• PROBLEM REQUIREMENTS: Go through the lines below and copy any that hold the string "road".

Saved entries
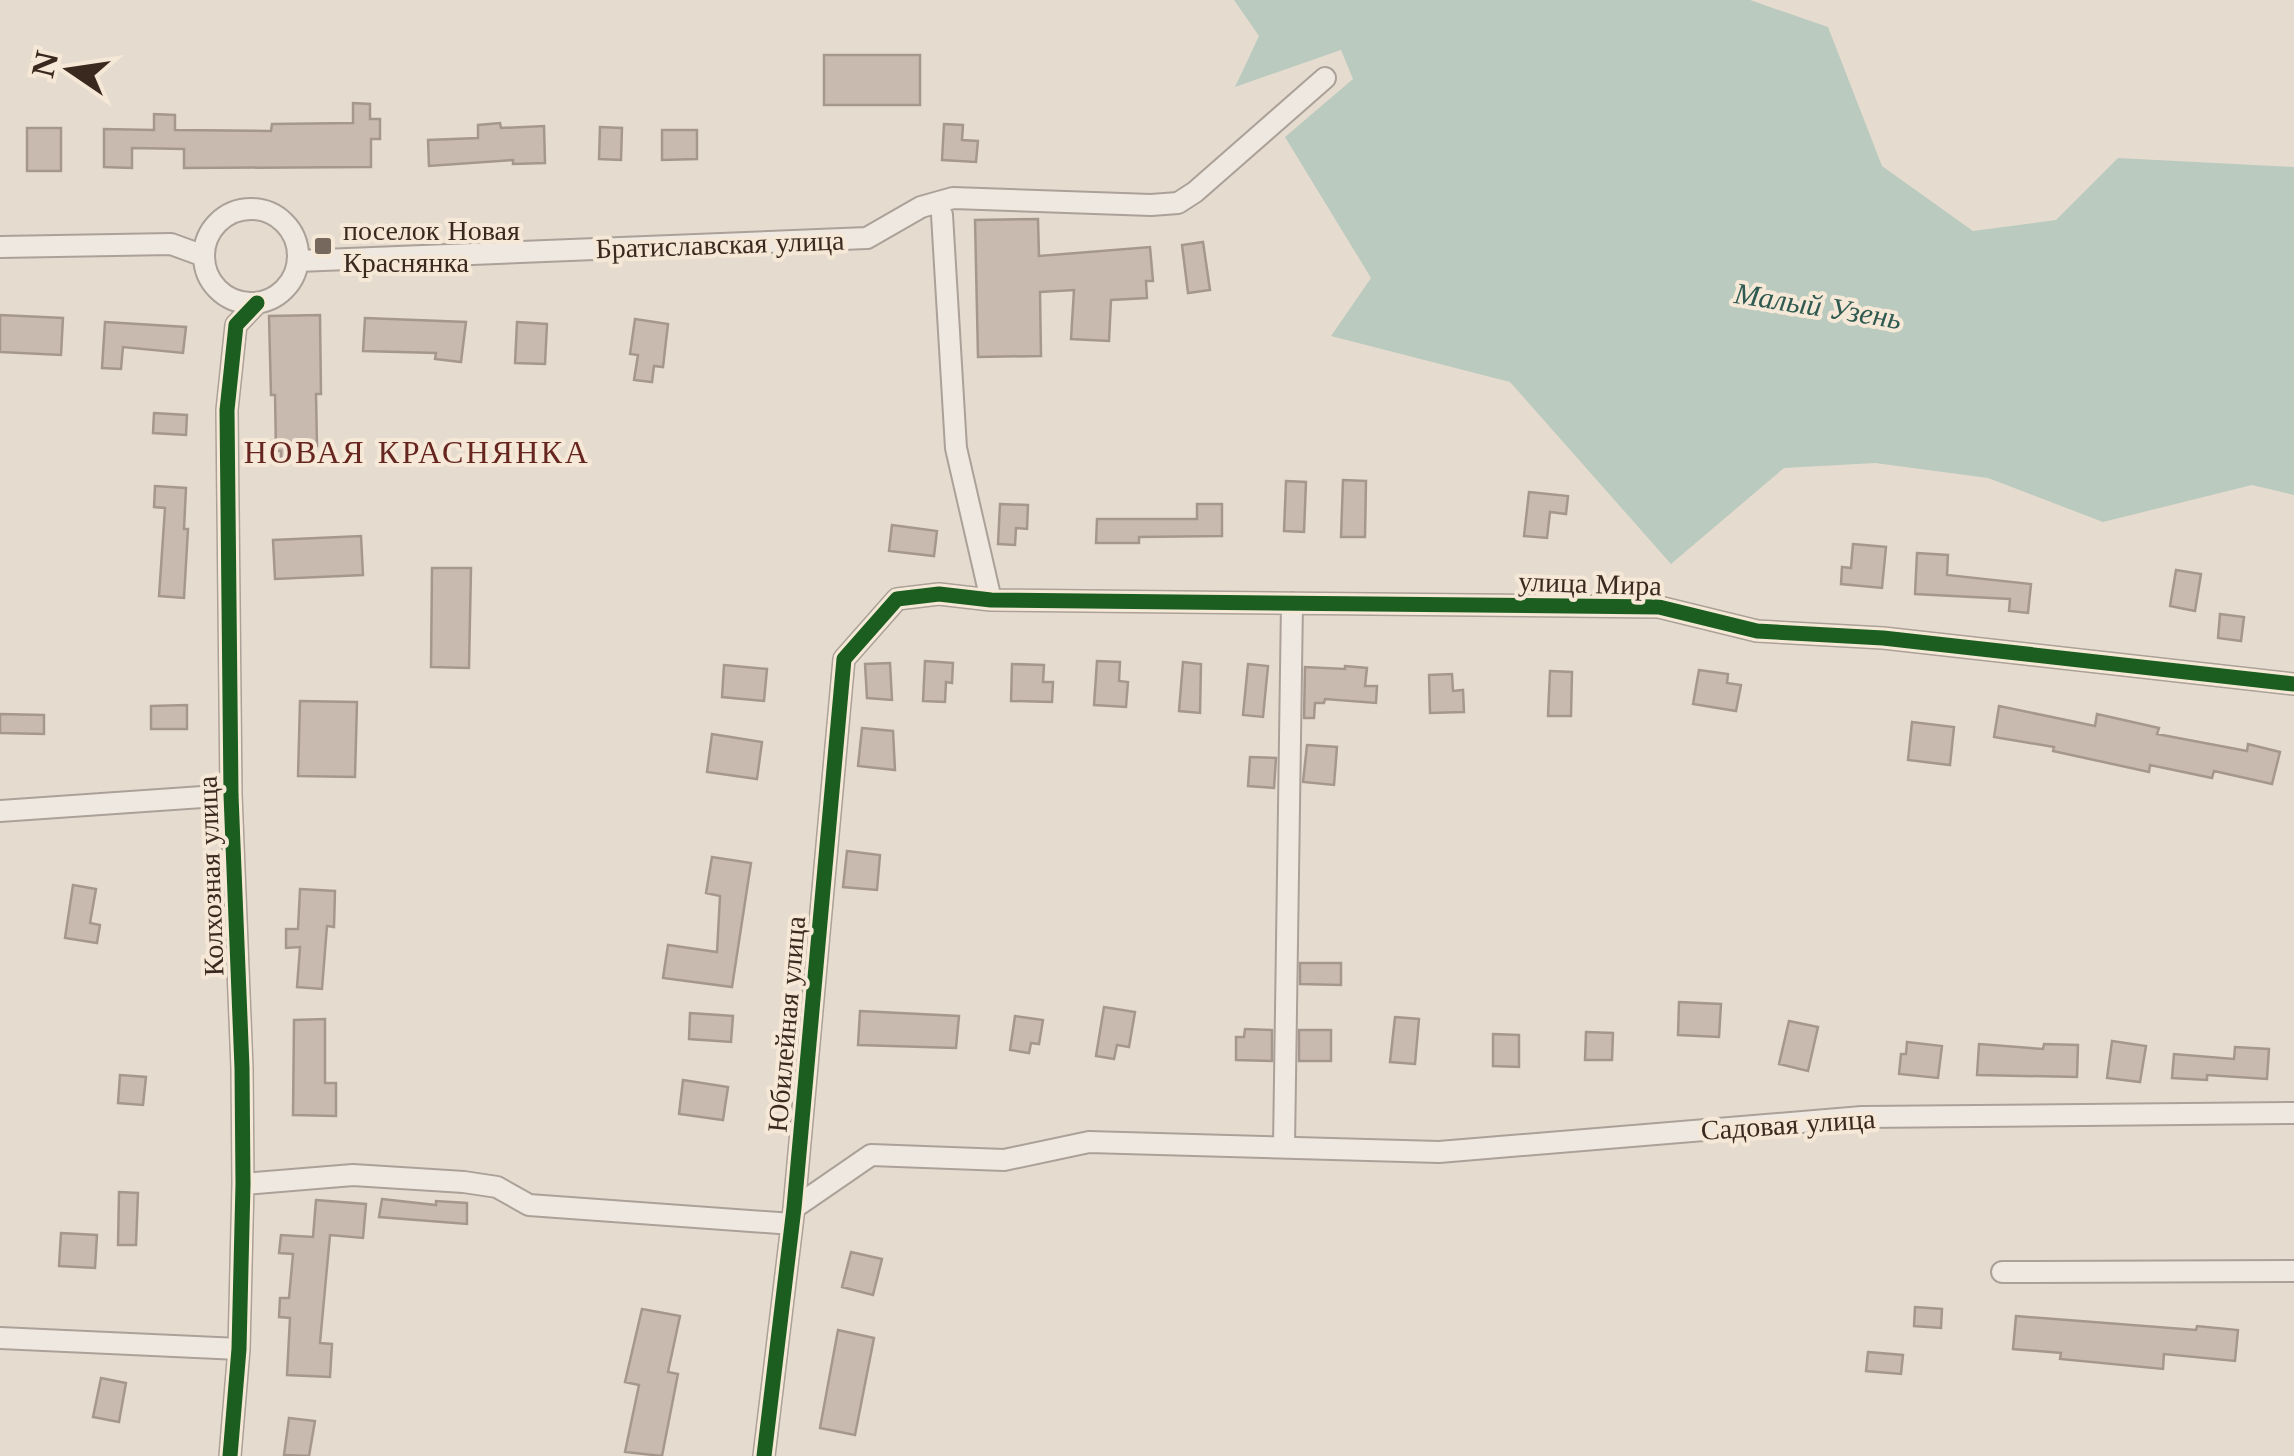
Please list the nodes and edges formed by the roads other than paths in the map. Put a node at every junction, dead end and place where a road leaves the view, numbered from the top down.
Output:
1 (1325, 78) dead end
2 (942, 215) dead end
3 (0, 247) edge
4 (204, 256) junction
5 (298, 261) junction
6 (258, 303) junction
7 (991, 600) junction
8 (1292, 603) junction
9 (885, 612) joint
10 (2294, 684) edge
11 (231, 795) junction
12 (0, 811) edge
13 (2294, 1114) edge
14 (1284, 1146) junction
15 (242, 1184) junction
16 (793, 1216) junction
17 (2294, 1271) edge
18 (2002, 1272) dead end
19 (0, 1338) edge
20 (238, 1350) junction
21 (230, 1456) edge
22 (764, 1456) edge

1 - 5 street, Братиславская улица
2 - 7 street
3 - 4 street
4 - 5 street
4 - 6 street
5 - 6 street
6 - 11 street, Колхозная улица
7 - 8 street, улица Мира
7 - 9 street, улица Мира
8 - 10 street, улица Мира
8 - 14 street
9 - 16 street, Юбилейная улица
11 - 12 street
11 - 15 street, Колхозная улица
13 - 14 street, Садовая улица
14 - 16 street, Садовая улица
15 - 16 street
15 - 20 street, Колхозная улица
16 - 22 street, Юбилейная улица
17 - 18 street
19 - 20 street
20 - 21 street, Колхозная улица

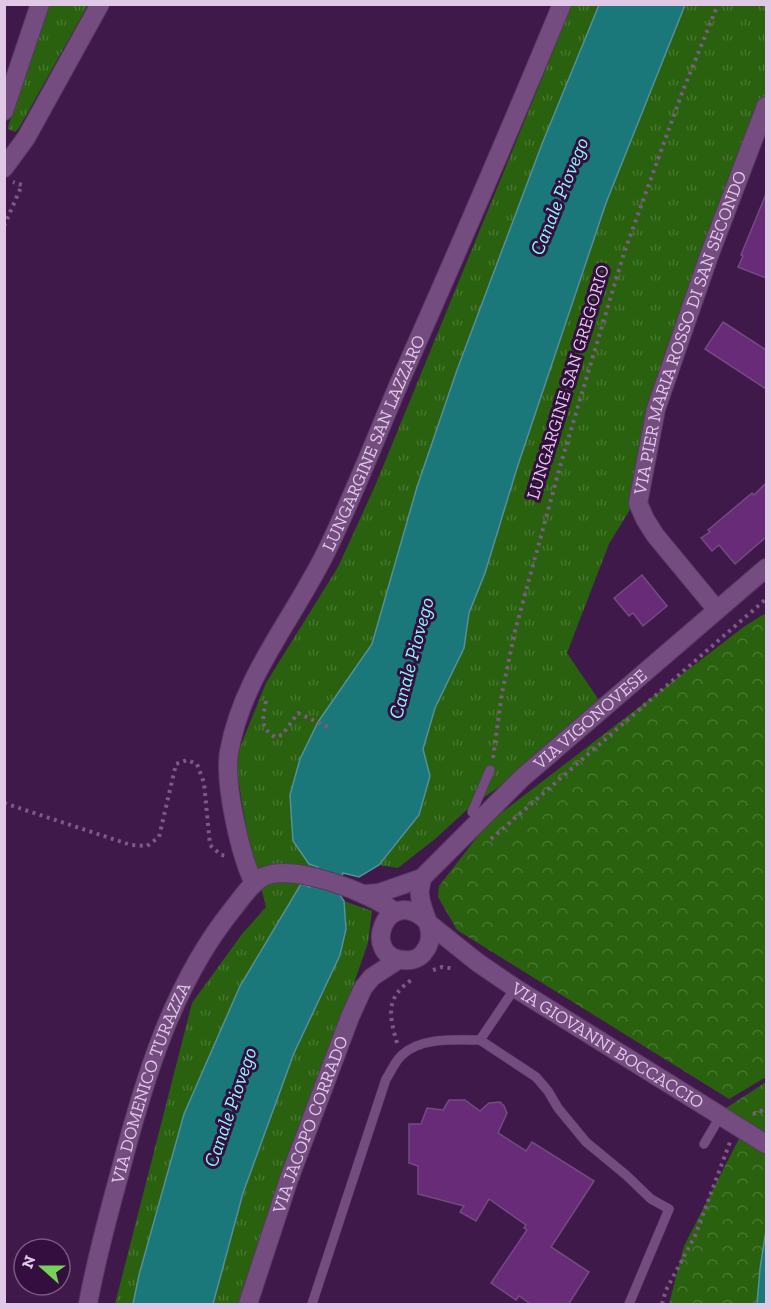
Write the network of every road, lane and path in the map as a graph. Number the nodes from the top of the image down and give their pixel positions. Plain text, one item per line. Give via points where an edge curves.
1 (40, 4) edge
2 (100, 4) edge
3 (562, 4) edge
4 (718, 4) edge
5 (766, 106) edge
6 (4, 111) edge
7 (5, 165) edge
8 (22, 185) dead end
9 (4, 226) edge
10 (766, 568) edge
11 (766, 599) edge
12 (717, 610) junction
13 (268, 694) dead end
14 (332, 729) dead end
15 (490, 770) joint
16 (4, 803) edge
17 (472, 812) dead end
18 (489, 840) dead end
19 (221, 855) dead end
20 (416, 880) junction
21 (254, 883) junction
22 (356, 891) junction
23 (397, 912) junction
24 (427, 921) junction
25 (398, 960) junction
26 (477, 962) junction
27 (427, 963) junction
28 (453, 968) dead end
29 (422, 974) dead end
30 (515, 988) junction
31 (480, 1040) junction
32 (401, 1055) junction
33 (766, 1109) edge
34 (721, 1115) junction
35 (747, 1133) edge
36 (704, 1144) dead end
37 (88, 1305) edge
38 (248, 1305) edge
39 (312, 1305) edge
40 (629, 1305) edge
41 (662, 1305) edge

1 - 6 street
2 - 7 street via 26,138
3 - 21 street, LUNGARGINE SAN LAZZARO via 328,548 253,677 238,717 229,755 230,792
4 - 15 path, LUNGARGINE SAN GREGORIO via 624,253 561,463 515,631
5 - 12 street, VIA PIER MARIA ROSSO DI SAN SECONDO via 656,409 638,503 655,535
8 - 9 path
10 - 12 street, VIA VIGONOVESE
11 - 18 path
12 - 20 street, VIA VIGONOVESE via 522,778
13 - 14 path via 263,723 275,737 282,735 298,714
15 - 17 lane
16 - 19 path via 131,845 147,846 159,837 176,765 187,760 197,764 204,783 210,845
20 - 22 street via 379,893
20 - 23 street, VIA VIGONOVESE via 404,894
20 - 24 street
21 - 22 street via 273,874 301,874
21 - 37 street, VIA DOMENICO TURAZZA via 212,937 171,1013 138,1105 95,1264
22 - 23 street
23 - 24 street via 409,910
23 - 25 street via 384,922 380,937 386,951
24 - 26 street, VIA GIOVANNI BOCCACCIO
24 - 27 street via 431,933
25 - 27 street
25 - 38 street, VIA JACOPO CORRADO via 372,977 350,1017 289,1179
26 - 27 street, VIA GIOVANNI BOCCACCIO via 435,952
26 - 30 street, VIA GIOVANNI BOCCACCIO
27 - 28 path
29 - 32 path via 404,985 390,1007
30 - 31 lane
30 - 34 street, VIA GIOVANNI BOCCACCIO
31 - 32 lane via 420,1044
31 - 40 lane via 536,1077 586,1142 651,1199 669,1209
32 - 39 lane via 386,1079
33 - 35 path
34 - 35 street, VIA GIOVANNI BOCCACCIO
34 - 36 lane
35 - 41 path via 666,1290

• WRITTEN ANSWER:
Please list the nodes and edges formed by the roads other than paths in the map. Put a node at every junction, dead end and place where a road leaves the view, numbered from the top down.
Write the network of every road, lane and path in the map as a graph. Number the nodes from the top of the image down and give their pixel positions. Plain text, one item per line. Give via points where an edge curves.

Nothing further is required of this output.